As COVID-19 is now infecting people in countries across the world, the field of global public health is prompted to analyze what PPP-generated global health practices have worked in the past to respond to epidemics and pandemics, and whether or not those response frameworks inform current and future pandemic responses.
The problems pandemics create may be universal (e.g., in terms of pathways to transmission) but also context-specific, as different countries have different capacities to address these challenges, as well as different priorities. As PPPs are now being forged upon the need to respond to COVID-19, there is also an opportunity to define what recent PPP and private sector innovations may serve to inform future handlings of pandemics affecting low-and middle-income countries (LMICs) and high income countries (HICs), as well as what innovations might currently exist in certain global regions that could be transferred to new interventions that may combat COVID-19. Such an analysis may promote information-sharing in live time to combat COVID-19, as well as inform best practices for future outbreaks.
As the world draws closer through the COVID-19 crisis, and those in HICs now face equipment, space, and staffing shortages often seen in LMICs, there is a need to analyze PPP pandemic responses through the larger framework of how they may serve the needs of the global public good, to extend needed support to all countries and people. In a similar vein, the COVID-19 crisis has revealed that PPP responses to pandemics also need to define, adapt, and mechanize a broader global health security agenda that builds global and country-level capacity to address future pandemics.
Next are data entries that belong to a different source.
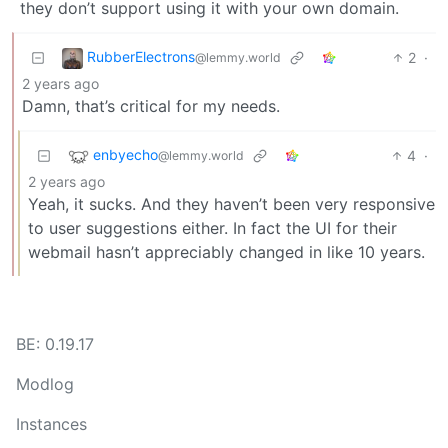
they don’t support using it with your own domain.
RubberElectrons
2
·
@lemmy.world
2 years ago
Damn, that’s critical for my needs.
enbyecho
4
·
@lemmy.world
2 years ago
Yeah, it sucks. And they haven’t been very responsive
to user suggestions either. In fact the UI for their
webmail hasn’t appreciably changed in like 10 years.
BE: 0.19.17
Modlog
Instances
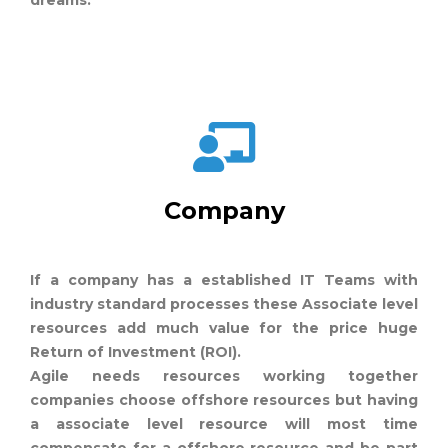
dreams.
Company
If a company has a established IT Teams with
industry standard processes these Associate level
resources add much value for the price huge
Return of Investment (ROI).
Agile needs resources working together
companies choose offshore resources but having
a associate level resource will most time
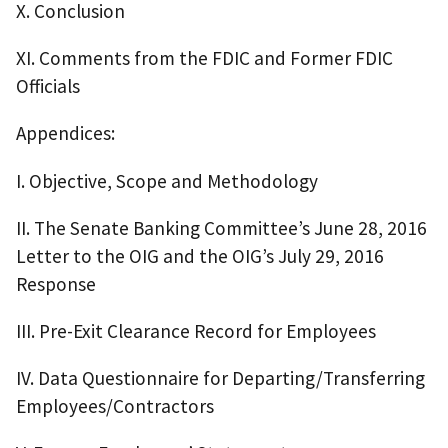
X. Conclusion
XI. Comments from the FDIC and Former FDIC
Officials
Appendices:
I. Objective, Scope and Methodology
II. The Senate Banking Committee’s June 28, 2016
Letter to the OIG and the OIG’s July 29, 2016
Response
III. Pre-Exit Clearance Record for Employees
IV. Data Questionnaire for Departing/Transferring
Employees/Contractors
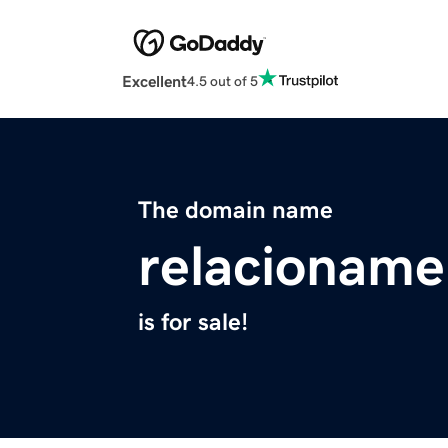
Excellent
4.5 out of 5
The domain name
relacioname
is for sale!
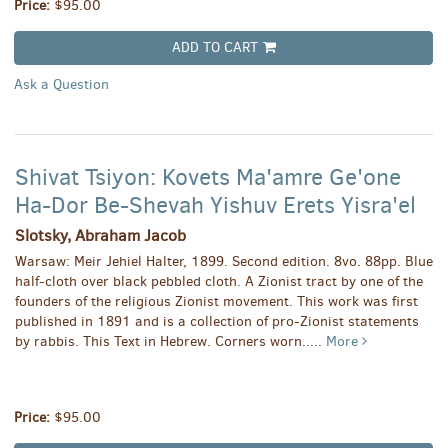
Price:
$95.00
ADD TO CART
Ask a Question
Shivat Tsiyon: Kovets Ma'amre Ge'one
Ha-Dor Be-Shevah Yishuv Erets Yisra'el
Slotsky, Abraham Jacob
Warsaw: Meir Jehiel Halter, 1899. Second edition. 8vo. 88pp. Blue
half-cloth over black pebbled cloth. A Zionist tract by one of the
founders of the religious Zionist movement. This work was first
published in 1891 and is a collection of pro-Zionist statements
by rabbis. This Text in Hebrew. Corners worn.....
More
Price:
$95.00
To explore these topics, this workshop has invited some of the world’s top experts in pandemic response, who will:
(1) review best practices and critical actions from past PPP epidemic and pandemic responses to determine if past response frameworks have applications for the current COVID-19 pandemic;
(2) explore PPP innovations and models that are addressing COVID-19 in country settings;
(3) examine PPP pandemic responses that increase and help navigate the distribution of global public goods; and
(4) discuss PPP pandemic responses that enable the development of a broader global health security agenda.
Through the sharing of critical actions and best practices from past and present pandemic responses, the workshop will both inform PPPs that are currently combating COVID-19 and analyze guidance for future PPP pandemic responses.
The audience for this workshop are company representatives who are seeking to develop more pandemic response-related partnerships, government representatives looking to increase their understanding of PPP pandemic response frameworks and the global health security agenda; and those that work to enable pandemic response partnerships—such as representatives from NGOs and health-focused foundations. It may also inform the general public on the efforts currently underway to combat COVID-19.
This workshop was developed by the Forum on Public-Private Partnerships for Global Health and Safety (PPP Forum). The PPP Forum fosters a collaborative community of multi-sectoral leaders from business, government, foundations, humanitarian and professional organizations, academia, and civil society to leverage the strengths of multiple sectors and disciplines to explore salient models and best practices for global health and safety. The Forum is premised on the understanding that partnerships among these stakeholders can facilitate dialogue and knowledge exchange; utilize technological and process efficiencies; promote innovation; and synergistically advance humanitarian, international development, and global health interests. The U.S. National Academies of Sciences, Engineering, and Medicine provides a neutral evidence-based platform through which the PPP Forum is convened.
This workshop is free and open to the public.